> TASK PROMPT
Copy out, word for word, the part that opens with the line containing "This is a set" and closes with the line containing "372.0], [0, 0, 1]] dist [-0.047693, 0.004350]", both included, and leave the pictures out of your answer.

> INFORMATION GIVEN
************

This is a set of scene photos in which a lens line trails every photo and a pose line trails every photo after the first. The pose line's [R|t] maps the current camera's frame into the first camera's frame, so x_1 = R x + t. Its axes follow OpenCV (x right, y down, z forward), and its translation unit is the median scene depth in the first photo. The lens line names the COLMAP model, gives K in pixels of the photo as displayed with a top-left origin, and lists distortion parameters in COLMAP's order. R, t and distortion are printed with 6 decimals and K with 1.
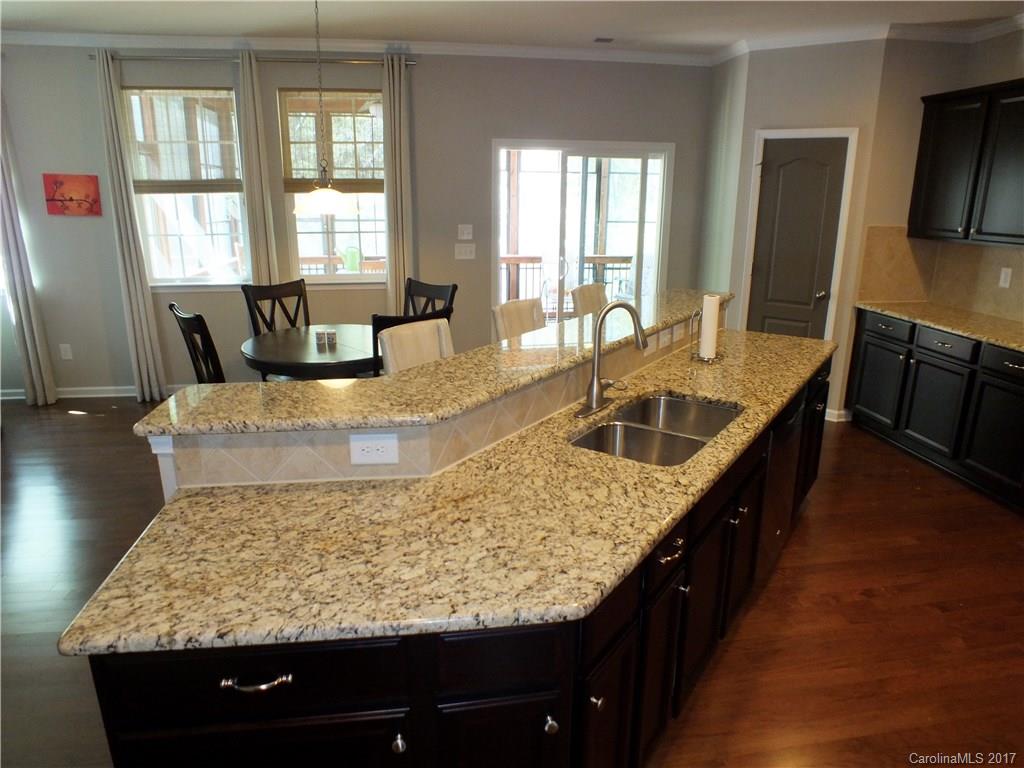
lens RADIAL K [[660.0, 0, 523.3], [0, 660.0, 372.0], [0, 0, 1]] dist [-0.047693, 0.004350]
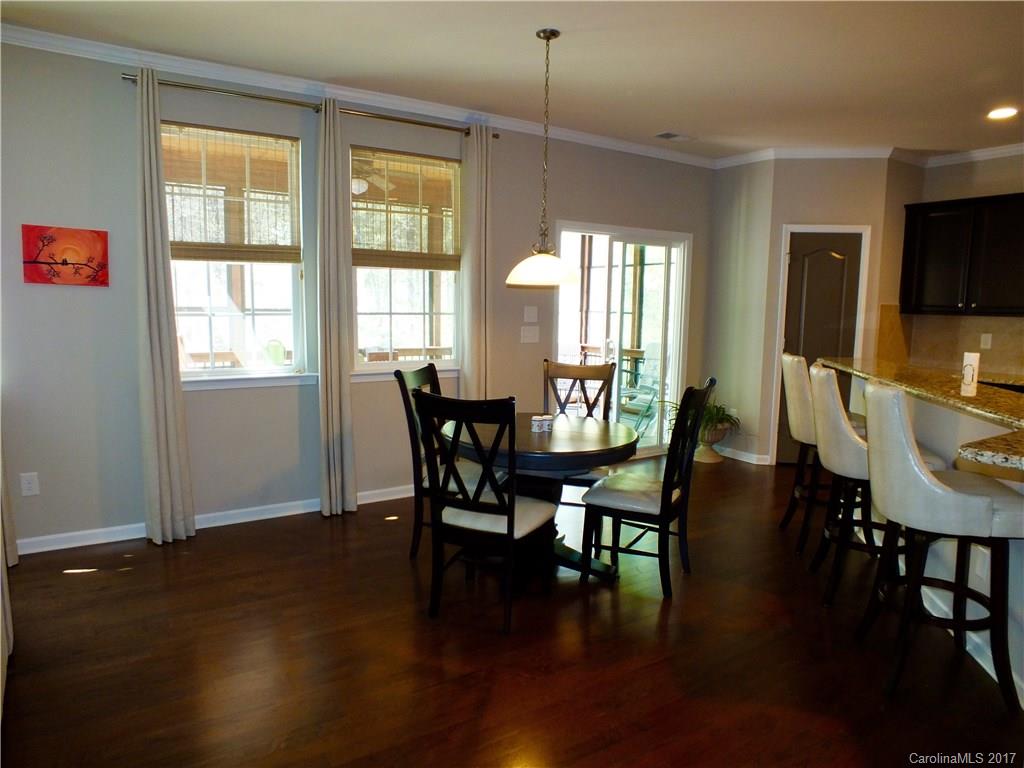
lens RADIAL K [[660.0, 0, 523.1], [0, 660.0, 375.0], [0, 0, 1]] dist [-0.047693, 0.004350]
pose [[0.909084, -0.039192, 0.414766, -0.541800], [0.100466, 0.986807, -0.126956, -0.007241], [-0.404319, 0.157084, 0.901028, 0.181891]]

************

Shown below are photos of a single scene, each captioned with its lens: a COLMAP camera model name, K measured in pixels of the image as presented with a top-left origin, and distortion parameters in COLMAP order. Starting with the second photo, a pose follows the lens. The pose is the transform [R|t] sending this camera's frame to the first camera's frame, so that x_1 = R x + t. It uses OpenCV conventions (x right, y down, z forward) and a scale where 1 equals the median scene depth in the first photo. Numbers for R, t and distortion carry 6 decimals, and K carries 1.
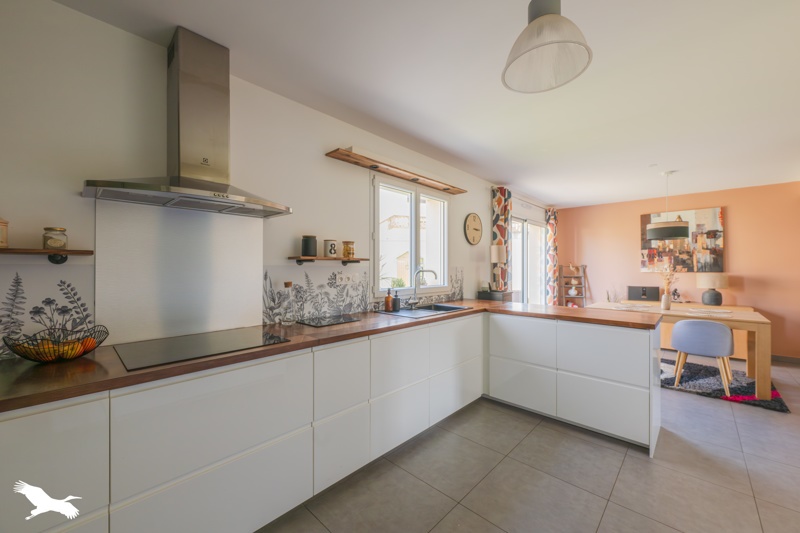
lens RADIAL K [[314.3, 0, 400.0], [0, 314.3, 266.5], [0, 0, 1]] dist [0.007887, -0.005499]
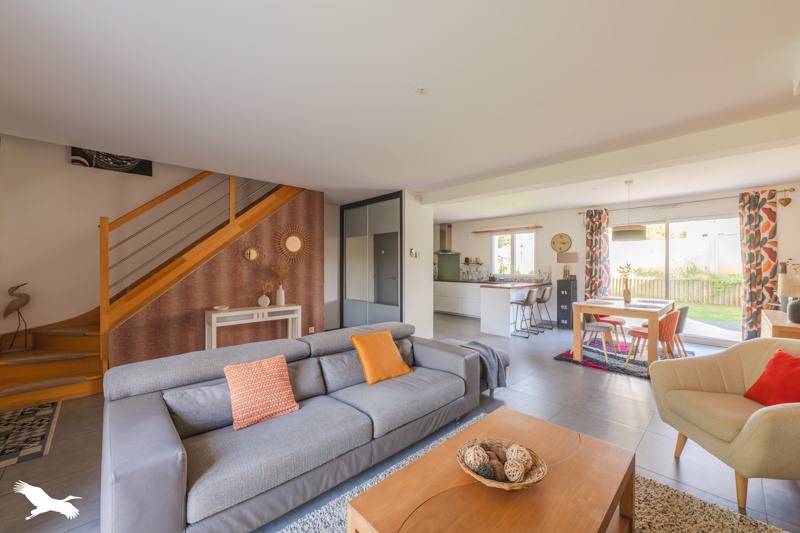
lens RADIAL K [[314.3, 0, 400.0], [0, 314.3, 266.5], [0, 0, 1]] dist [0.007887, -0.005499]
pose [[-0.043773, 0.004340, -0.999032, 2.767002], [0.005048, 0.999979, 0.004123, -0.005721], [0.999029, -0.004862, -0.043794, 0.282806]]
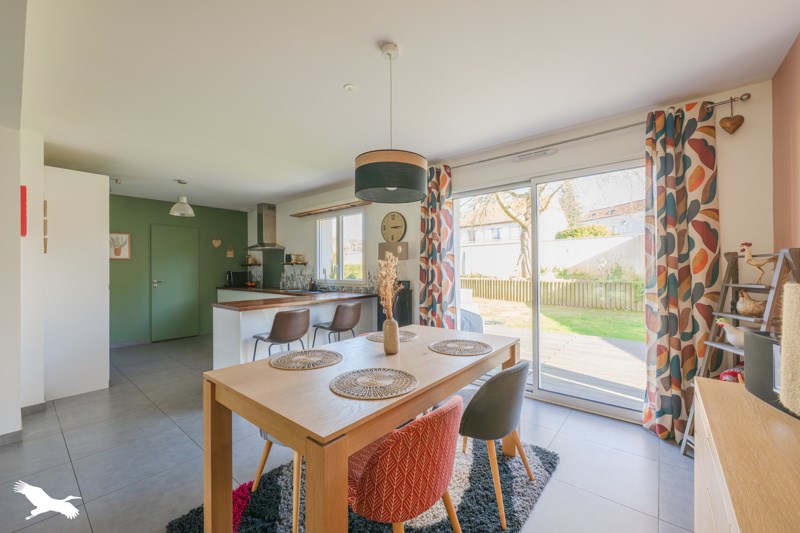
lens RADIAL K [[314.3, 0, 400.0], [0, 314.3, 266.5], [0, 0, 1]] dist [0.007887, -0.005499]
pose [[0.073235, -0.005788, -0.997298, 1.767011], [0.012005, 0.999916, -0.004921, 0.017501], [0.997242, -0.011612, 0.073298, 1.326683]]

************

> ANSWER SECTION
This is a set of scene photos in which a lens line trails every photo and a pose line trails every photo after the first. The pose line's [R|t] maps the current camera's frame into the first camera's frame, so x_1 = R x + t. Its axes follow OpenCV (x right, y down, z forward), and its translation unit is the median scene depth in the first photo. The lens line names the COLMAP model, gives K in pixels of the photo as displayed with a top-left origin, and lists distortion parameters in COLMAP's order. R, t and distortion are printed with 6 decimals and K with 1.
lens RADIAL K [[660.0, 0, 523.3], [0, 660.0, 372.0], [0, 0, 1]] dist [-0.047693, 0.004350]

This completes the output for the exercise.